Required work: In the items below, reproduce verbatim every line from the one with "family: Mantispidae" to the one with "genus: Phryma", including both of those lines, and give nothing else.

Provided records:
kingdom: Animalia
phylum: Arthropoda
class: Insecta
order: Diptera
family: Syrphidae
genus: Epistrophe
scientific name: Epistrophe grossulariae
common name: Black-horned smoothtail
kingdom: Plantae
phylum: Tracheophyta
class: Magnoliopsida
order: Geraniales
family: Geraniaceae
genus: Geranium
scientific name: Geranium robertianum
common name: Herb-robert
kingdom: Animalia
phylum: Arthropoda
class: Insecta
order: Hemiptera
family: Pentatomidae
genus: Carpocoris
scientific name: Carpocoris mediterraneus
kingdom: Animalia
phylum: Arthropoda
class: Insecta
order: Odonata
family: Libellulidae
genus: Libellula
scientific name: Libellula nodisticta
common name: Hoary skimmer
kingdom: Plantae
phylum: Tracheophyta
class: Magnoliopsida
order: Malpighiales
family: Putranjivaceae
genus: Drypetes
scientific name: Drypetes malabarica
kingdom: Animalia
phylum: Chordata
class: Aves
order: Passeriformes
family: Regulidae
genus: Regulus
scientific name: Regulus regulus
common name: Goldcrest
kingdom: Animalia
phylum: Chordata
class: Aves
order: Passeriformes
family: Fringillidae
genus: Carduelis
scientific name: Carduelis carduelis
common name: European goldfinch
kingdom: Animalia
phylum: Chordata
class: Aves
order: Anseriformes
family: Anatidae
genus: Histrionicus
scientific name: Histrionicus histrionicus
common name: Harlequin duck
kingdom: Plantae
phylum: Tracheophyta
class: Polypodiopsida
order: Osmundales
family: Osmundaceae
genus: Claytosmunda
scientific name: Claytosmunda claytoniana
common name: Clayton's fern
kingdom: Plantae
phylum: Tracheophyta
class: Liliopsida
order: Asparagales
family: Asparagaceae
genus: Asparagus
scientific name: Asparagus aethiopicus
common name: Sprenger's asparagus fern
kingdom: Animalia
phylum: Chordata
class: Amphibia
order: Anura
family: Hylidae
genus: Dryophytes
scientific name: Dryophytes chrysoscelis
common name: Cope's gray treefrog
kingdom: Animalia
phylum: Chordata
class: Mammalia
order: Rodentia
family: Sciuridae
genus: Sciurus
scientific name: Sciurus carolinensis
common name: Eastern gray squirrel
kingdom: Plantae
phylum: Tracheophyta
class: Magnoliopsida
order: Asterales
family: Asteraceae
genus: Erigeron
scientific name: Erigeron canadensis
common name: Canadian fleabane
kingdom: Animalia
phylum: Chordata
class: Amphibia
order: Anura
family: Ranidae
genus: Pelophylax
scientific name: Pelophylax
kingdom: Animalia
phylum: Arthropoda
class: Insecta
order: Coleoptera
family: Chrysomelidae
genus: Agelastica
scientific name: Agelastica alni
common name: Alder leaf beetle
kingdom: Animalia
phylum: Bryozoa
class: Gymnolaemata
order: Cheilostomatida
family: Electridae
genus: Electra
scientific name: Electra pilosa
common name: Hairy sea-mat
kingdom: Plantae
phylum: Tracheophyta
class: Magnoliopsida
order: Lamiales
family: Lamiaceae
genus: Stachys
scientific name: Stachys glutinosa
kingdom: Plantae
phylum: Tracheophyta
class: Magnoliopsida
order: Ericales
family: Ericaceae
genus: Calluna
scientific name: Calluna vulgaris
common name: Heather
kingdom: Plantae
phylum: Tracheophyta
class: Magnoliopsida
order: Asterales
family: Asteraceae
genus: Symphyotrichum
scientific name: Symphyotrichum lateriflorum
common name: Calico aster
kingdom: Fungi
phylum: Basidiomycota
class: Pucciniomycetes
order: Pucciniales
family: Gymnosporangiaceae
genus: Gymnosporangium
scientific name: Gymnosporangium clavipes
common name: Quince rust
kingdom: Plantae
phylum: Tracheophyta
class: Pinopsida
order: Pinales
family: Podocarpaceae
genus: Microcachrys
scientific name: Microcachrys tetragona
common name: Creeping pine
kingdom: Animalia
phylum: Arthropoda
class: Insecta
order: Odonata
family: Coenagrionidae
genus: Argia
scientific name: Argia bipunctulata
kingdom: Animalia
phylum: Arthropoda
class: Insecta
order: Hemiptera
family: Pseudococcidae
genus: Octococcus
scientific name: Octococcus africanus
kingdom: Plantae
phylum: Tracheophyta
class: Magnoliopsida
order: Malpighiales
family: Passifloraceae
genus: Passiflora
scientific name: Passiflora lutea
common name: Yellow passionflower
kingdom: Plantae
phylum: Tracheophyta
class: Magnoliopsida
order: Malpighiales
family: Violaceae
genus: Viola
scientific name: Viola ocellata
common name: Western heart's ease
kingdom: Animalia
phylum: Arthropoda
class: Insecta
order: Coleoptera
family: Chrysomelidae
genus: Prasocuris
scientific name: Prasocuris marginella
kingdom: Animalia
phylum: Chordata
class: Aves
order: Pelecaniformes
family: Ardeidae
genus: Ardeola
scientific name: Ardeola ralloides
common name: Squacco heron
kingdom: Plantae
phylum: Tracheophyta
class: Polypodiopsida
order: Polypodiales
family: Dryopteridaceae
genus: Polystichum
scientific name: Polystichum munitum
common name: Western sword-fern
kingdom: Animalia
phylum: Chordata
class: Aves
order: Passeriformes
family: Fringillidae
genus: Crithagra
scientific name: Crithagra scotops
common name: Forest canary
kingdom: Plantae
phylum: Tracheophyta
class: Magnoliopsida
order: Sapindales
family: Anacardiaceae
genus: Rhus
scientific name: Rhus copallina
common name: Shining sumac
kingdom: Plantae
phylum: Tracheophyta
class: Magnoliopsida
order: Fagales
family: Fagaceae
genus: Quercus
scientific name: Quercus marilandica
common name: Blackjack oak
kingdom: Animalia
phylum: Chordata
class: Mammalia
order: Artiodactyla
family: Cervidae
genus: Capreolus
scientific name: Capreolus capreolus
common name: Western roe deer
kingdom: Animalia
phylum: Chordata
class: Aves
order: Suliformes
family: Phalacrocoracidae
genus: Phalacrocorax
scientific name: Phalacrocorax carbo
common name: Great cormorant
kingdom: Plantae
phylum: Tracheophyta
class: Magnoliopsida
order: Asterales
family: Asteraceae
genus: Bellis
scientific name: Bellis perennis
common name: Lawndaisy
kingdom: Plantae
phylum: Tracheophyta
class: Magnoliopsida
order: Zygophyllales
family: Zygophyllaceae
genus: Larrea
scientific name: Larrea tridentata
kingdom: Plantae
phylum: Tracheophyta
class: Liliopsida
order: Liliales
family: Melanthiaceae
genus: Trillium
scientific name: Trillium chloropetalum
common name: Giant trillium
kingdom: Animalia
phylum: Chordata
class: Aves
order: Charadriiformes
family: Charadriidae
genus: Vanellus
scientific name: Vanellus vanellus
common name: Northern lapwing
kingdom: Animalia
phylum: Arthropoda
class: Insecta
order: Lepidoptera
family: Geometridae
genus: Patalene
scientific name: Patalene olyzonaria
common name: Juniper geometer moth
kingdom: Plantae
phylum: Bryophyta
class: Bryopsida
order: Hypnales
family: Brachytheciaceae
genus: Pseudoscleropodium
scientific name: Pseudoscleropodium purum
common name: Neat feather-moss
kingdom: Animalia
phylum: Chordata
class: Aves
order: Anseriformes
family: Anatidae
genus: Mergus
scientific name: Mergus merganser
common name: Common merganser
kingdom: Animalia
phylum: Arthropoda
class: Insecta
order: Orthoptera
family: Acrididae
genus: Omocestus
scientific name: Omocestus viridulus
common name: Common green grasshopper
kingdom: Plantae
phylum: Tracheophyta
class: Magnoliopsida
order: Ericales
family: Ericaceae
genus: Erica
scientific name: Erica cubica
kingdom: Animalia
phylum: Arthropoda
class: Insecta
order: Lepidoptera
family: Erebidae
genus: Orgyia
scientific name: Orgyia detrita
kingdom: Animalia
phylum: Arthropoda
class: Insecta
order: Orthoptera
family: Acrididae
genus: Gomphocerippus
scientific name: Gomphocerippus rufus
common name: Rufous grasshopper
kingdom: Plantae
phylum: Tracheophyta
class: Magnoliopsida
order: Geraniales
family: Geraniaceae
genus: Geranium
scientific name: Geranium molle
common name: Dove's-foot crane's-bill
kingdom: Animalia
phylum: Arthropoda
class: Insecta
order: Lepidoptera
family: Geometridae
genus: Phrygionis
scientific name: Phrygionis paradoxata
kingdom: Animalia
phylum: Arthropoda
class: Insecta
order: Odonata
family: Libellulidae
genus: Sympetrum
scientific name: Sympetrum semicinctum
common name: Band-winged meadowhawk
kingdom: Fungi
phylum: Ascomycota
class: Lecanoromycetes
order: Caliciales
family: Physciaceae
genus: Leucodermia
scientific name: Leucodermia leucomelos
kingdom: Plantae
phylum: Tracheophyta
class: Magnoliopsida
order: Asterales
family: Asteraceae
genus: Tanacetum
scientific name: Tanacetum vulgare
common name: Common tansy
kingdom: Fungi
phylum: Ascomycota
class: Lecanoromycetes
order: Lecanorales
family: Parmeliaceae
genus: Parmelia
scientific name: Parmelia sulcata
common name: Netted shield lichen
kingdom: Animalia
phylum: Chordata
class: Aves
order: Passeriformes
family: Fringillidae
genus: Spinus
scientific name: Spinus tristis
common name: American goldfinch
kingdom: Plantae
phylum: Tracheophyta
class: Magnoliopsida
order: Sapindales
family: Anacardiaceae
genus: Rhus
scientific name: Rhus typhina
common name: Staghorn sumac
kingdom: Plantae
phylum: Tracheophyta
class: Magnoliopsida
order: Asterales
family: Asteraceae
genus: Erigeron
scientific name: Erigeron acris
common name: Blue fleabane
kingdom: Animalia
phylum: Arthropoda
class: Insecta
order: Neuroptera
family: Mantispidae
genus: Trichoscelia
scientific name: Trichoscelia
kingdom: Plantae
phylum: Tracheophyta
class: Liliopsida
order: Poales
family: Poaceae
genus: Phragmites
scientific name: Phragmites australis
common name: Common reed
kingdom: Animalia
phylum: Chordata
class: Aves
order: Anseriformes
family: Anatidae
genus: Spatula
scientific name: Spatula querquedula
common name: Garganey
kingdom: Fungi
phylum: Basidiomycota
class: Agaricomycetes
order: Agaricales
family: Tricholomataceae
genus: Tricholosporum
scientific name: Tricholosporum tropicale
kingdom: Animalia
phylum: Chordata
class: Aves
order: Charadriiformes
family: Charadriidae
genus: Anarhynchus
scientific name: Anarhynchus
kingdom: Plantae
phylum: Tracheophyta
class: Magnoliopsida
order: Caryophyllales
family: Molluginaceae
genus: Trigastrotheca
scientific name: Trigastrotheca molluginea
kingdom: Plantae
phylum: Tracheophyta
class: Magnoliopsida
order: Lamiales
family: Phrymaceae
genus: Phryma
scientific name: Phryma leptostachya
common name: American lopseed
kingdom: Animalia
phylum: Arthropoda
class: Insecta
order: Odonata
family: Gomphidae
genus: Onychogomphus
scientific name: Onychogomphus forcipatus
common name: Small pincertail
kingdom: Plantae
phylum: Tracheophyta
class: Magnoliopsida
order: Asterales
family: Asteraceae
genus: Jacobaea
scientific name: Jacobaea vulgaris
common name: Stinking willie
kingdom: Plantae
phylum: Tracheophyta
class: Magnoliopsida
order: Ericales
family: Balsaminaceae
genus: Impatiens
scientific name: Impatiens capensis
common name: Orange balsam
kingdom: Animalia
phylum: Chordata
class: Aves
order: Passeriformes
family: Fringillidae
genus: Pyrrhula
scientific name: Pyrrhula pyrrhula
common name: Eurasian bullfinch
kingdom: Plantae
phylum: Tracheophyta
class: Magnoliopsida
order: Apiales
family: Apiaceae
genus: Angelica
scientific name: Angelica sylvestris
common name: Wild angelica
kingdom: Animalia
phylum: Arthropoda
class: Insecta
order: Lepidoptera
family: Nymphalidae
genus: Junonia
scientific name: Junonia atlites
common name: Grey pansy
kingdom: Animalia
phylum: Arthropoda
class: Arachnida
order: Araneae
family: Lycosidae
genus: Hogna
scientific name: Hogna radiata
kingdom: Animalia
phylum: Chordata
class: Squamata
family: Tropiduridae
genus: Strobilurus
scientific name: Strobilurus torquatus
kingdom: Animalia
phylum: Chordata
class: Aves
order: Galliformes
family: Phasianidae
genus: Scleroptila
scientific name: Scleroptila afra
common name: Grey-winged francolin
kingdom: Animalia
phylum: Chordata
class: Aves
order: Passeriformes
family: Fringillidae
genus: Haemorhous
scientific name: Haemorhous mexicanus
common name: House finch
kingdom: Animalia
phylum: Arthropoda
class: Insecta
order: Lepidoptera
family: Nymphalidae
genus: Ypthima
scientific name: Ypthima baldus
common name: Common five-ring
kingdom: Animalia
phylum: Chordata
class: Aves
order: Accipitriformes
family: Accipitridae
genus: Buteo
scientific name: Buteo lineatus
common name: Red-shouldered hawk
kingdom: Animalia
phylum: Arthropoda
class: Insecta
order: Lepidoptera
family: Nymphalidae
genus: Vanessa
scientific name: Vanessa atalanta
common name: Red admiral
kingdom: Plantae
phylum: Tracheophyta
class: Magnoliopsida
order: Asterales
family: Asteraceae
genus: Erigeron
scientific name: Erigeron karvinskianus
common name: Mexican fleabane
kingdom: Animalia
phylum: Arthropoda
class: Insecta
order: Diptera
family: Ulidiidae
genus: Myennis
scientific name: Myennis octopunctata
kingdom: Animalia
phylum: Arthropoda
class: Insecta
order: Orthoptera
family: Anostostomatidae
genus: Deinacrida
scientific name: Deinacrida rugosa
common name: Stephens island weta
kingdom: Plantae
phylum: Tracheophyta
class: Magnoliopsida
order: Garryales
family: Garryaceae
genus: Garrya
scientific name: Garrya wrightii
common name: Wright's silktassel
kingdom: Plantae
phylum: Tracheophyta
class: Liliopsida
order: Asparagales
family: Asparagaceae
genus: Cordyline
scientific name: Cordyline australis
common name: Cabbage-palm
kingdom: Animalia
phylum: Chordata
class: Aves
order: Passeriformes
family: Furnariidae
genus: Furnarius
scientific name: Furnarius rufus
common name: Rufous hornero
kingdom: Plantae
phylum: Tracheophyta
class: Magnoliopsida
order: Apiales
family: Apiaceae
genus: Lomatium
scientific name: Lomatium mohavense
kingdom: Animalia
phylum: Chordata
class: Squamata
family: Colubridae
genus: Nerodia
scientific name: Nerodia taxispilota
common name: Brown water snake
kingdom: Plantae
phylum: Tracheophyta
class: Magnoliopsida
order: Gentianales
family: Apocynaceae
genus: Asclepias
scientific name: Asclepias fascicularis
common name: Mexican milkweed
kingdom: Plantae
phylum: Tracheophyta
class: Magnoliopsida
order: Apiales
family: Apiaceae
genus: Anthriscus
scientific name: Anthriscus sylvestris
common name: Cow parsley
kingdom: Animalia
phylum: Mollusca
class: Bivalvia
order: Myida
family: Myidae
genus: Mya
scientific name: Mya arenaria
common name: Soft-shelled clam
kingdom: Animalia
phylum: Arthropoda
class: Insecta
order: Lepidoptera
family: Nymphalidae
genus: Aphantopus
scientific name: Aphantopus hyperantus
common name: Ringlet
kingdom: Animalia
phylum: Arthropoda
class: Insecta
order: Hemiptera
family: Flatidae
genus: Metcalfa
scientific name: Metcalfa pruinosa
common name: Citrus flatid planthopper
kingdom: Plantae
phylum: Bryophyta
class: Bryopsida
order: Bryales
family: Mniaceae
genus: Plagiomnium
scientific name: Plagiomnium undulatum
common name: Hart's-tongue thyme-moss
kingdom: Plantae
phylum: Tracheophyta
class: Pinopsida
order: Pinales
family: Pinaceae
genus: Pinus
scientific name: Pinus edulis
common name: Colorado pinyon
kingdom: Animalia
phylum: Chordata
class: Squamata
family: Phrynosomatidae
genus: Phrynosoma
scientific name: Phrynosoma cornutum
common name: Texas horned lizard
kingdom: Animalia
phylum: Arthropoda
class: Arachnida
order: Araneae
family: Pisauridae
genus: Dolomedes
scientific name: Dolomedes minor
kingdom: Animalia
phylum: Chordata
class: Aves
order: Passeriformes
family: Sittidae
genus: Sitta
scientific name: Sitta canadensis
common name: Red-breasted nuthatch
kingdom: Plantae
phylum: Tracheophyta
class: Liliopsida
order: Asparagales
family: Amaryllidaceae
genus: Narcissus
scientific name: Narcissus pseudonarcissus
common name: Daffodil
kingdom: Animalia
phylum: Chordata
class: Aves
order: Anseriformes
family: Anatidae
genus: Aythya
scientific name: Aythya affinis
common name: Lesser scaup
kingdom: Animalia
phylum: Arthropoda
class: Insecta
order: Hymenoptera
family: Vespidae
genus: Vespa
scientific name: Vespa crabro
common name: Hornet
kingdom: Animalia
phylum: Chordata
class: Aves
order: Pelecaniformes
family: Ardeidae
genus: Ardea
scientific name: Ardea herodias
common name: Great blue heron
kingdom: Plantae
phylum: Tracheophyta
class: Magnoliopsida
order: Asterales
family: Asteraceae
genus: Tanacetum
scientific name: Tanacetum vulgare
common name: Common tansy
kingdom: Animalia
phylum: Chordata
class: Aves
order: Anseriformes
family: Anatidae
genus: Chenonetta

Task result:
family: Mantispidae
genus: Trichoscelia
scientific name: Trichoscelia
kingdom: Plantae
phylum: Tracheophyta
class: Liliopsida
order: Poales
family: Poaceae
genus: Phragmites
scientific name: Phragmites australis
common name: Common reed
kingdom: Animalia
phylum: Chordata
class: Aves
order: Anseriformes
family: Anatidae
genus: Spatula
scientific name: Spatula querquedula
common name: Garganey
kingdom: Fungi
phylum: Basidiomycota
class: Agaricomycetes
order: Agaricales
family: Tricholomataceae
genus: Tricholosporum
scientific name: Tricholosporum tropicale
kingdom: Animalia
phylum: Chordata
class: Aves
order: Charadriiformes
family: Charadriidae
genus: Anarhynchus
scientific name: Anarhynchus
kingdom: Plantae
phylum: Tracheophyta
class: Magnoliopsida
order: Caryophyllales
family: Molluginaceae
genus: Trigastrotheca
scientific name: Trigastrotheca molluginea
kingdom: Plantae
phylum: Tracheophyta
class: Magnoliopsida
order: Lamiales
family: Phrymaceae
genus: Phryma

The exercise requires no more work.